__Problem details__
Look for the line containing "Three phase" in the records below. Then output it and all the lines that follow, exactly and without any others.

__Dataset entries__
----------------
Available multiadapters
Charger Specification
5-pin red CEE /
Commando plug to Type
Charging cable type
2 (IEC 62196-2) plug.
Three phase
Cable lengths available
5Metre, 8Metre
----------------
__Your response__
Three phase
Cable lengths available
5Metre, 8Metre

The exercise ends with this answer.